Nigeria is due to pay $1.5 billion in debt repayments in the next year, twice as much as the government budget for health, education and poverty reduction plans. Yet Nigeria is not being considered for debt cancellation under the controversial Heavily Indebted Poor Countries initiative, despite qualifying in 1996.
President Obasanjo has called for debt relief, pointing to the fact that his country is at a crucial time in its democratic transition and in urgent need of international support. In March, at a meeting with Jubilee 2000, he said: The time for an international commitment of deep debt reduction and forgiveness is now.
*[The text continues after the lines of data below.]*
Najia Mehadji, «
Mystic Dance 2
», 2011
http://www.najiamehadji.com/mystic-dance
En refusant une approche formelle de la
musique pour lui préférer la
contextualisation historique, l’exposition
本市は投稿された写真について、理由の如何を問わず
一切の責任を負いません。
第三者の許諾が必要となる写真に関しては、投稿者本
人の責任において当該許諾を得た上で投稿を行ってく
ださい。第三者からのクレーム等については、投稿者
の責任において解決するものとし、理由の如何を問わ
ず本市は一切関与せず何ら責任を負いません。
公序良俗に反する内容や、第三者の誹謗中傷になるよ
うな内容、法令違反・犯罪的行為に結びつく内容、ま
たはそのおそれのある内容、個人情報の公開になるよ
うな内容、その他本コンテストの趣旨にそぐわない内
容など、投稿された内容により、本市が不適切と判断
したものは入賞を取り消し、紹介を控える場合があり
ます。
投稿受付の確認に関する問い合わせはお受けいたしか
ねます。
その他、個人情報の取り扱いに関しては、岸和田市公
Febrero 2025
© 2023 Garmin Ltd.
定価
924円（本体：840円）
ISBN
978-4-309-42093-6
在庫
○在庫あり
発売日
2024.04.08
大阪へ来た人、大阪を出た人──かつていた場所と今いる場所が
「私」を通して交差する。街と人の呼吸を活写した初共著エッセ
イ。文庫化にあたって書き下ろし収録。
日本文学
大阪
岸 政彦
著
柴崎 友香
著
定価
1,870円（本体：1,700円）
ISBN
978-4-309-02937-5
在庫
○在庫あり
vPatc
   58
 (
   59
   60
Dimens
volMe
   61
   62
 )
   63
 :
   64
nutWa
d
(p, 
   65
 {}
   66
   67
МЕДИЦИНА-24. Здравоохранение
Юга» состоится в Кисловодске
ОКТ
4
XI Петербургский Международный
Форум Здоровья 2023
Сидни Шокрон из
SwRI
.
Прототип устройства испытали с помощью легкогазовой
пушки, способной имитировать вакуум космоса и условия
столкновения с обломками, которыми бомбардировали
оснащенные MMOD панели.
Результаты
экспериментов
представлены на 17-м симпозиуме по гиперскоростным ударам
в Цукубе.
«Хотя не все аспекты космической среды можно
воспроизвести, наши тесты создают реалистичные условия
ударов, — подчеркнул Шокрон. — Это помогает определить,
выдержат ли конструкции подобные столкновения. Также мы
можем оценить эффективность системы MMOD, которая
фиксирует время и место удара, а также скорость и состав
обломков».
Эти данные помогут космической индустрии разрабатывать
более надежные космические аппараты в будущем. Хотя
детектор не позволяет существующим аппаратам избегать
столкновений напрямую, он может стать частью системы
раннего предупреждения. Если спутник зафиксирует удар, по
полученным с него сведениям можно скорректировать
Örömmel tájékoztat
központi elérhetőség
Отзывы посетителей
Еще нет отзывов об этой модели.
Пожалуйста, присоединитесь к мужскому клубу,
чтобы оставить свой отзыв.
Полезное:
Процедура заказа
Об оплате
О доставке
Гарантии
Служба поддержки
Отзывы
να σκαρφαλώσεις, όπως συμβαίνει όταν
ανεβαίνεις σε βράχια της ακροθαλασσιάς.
Our foreign debt stands at $31 billion, and continues to rise, not because of any significant additional borrowing, but mainly as a result of the cost of servicing what was actually borrowed in the past. In these circumstances, it is simply not possible to speak of any significant measure of development, for as long as we are obliged to allocate so much of our lean resources to debt servicing. It is morally unjustifiable for the poor people of Nigeria to suffer any longer." The President has pledged to spend money released by debt cancellation on tackling fundamental health problems such as malaria.
President Clinton too has acknowledged the moral imperative to cancel Nigeria's debt. In October 1999, Clinton said "It is neither morally right, nor economically sound, to say that young democracies like Nigeria, as they overcome the painful legacy of dictatorship or misrule, must choose between making interest payments on their debt and investing in the health and education of their children."
Nigerian Jubilee 2000 supporters are demonstrating this weekend to tell the international community that people in Nigeria are in desperate need of debt cancellation. Kwesi Owusu, Head of the Jubilee 2000 Africa Initiative, says "It is finally time in Nigeria for a clear line to be drawn between the corrupt past and a positive future. Debt cancellation for Nigeria, as for the rest of Africa, is vital to economic recovery and health."